• [PAGE EXCERPT]
>>>

Hash tables are statistical algorithms that have an expected run time of O(1) as n->infinity. The worst case never happens in practice unless you have a buggy implementation. It doesn't matter what the 'worst case' is; and amortized analysis assumes worst case.- (User) Wolfkeeper (Talk) 00:28, 28 May 2009 (UTC)

Regarding the argument at hand: I believe the amortized cost of insertion differs depending on exactly what you're counting and whether or not the table is dynamically expanding. We really need to find an appropriate reference that goes into detail about this. Dcoetzee 23:41, 27 May 2009 (UTC)

People want to know how hash tables behave in the real world. The amortized cost isn't it.- (User) Wolfkeeper (Talk) 00:28, 28 May 2009 (UTC)

Sigh. Dynamically expanding tables are also O(1).- (User) Wolfkeeper (Talk) 00:30, 28 May 2009 (UTC)

(unindent) Please stop the condescension, it's rude and annoying. Currently, this article contains no analysis whatsoever. The article should describe how hash tables perform under various models of analysis, including both the worst-case model where the hash function is unspecified and the more realistic model where it is a random variable over a sensible (say, uniform) distribution. Because the actual hash function is a parameter specified by programmer, these are useful in establishing bounds on performance and emphasizing the impact of hash function choice on performance. And as you know, the linear worst case performance emerges not from geometric table expansion, but from collisions. I'll add something, and I really hope I won't be facing resistance about it. Dcoetzee 02:19, 28 May 2009 (UTC)

I don't plan on resisting at all; unless it's the bunch of unreferenced OR it sounds like, in which case I won't resist, I'll just revert it wholesale.- (User) Wolfkeeper (Talk) 03:25, 28 May 2009 (UTC)

Okay. I went ahead and added some stuff with a source and you can edit it if you want. I understand your point of view about wanting to convey the practical concerns of hash tables that programmers need to worry about, but I'm also interested in speaking to other audiences such as researchers who wish to model hash tables formally. I hope you understand why I was frustrated with the way you treat people - you may disagree with other users on matters of presentation, or they may misunderstand characteristics of hash tables, but I still think it's worthwhile to take the time to listen to and address their concerns. Dcoetzee 04:15, 28 May 2009 (UTC)

<<<

• [Saved data entries]
>>>

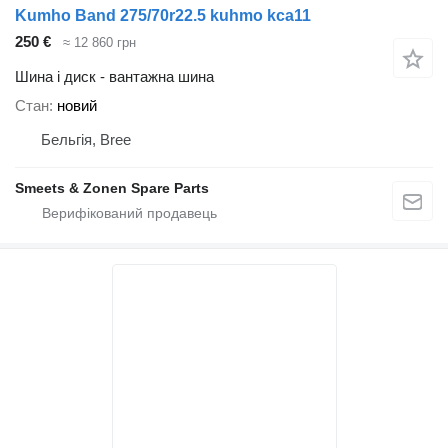
Kumho Band 275/70r22.5 kuhmo kca11
250 €
≈ 12 860 грн
Шина і диск - вантажна шина
Стан
новий
Бельгія, Bree
Smeets & Zonen Spare Parts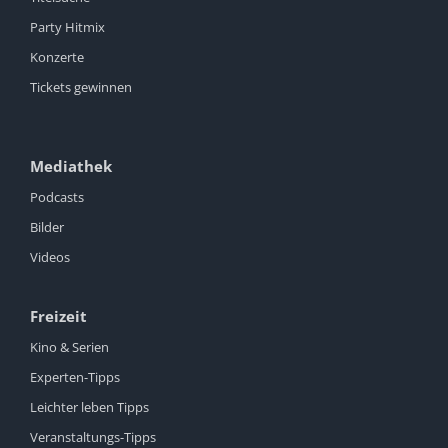
Party Hitmix
Konzerte
Tickets gewinnen
Mediathek
Podcasts
Bilder
Videos
Freizeit
Kino & Serien
Experten-Tipps
Leichter leben Tipps
Veranstaltungs-Tipps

<<<

• [ACTION ITEM A] List the date and time attached to each comment signed by Dcoetzee in the hash table discussion.
• [ACTION ITEM B] In the hash table discussion, switch "worst case" to "slowest case" everywhere in the passage from "Hash tables are" to "case.- (User) Wolfkeeper (Talk) 00:28, 28 May 2009 (UTC)", and give the revised passage.

• [WRITTEN ANSWER A]
23:41, 27 May 2009 (UTC)
02:19, 28 May 2009 (UTC)
04:15, 28 May 2009 (UTC)

• [WRITTEN ANSWER B]
Hash tables are statistical algorithms that have an expected run time of O(1) as n->infinity. The slowest case never happens in practice unless you have a buggy implementation. It doesn't matter what the 'slowest case' is; and amortized analysis assumes slowest case.- (User) Wolfkeeper (Talk) 00:28, 28 May 2009 (UTC)